Copy out every line of text in the material below word for word, keeping each line as it is. Leave the pictures out.

....................

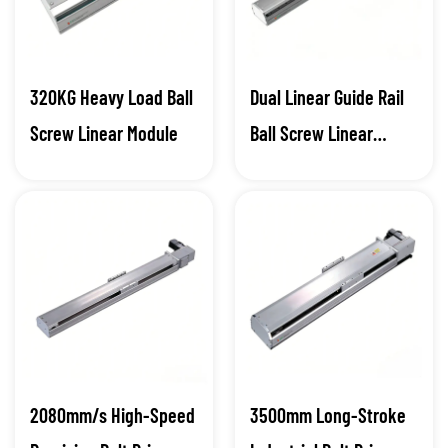
320KG Heavy Load Ball
Dual Linear Guide Rail
Screw Linear Module
Ball Screw Linear
Module
2080mm/s High-Speed
3500mm Long-Stroke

....................

-- Expected answer --
320KG Heavy Load Ball
Dual Linear Guide Rail
Screw Linear Module
Ball Screw Linear
Module
2080mm/s High-Speed
3500mm Long-Stroke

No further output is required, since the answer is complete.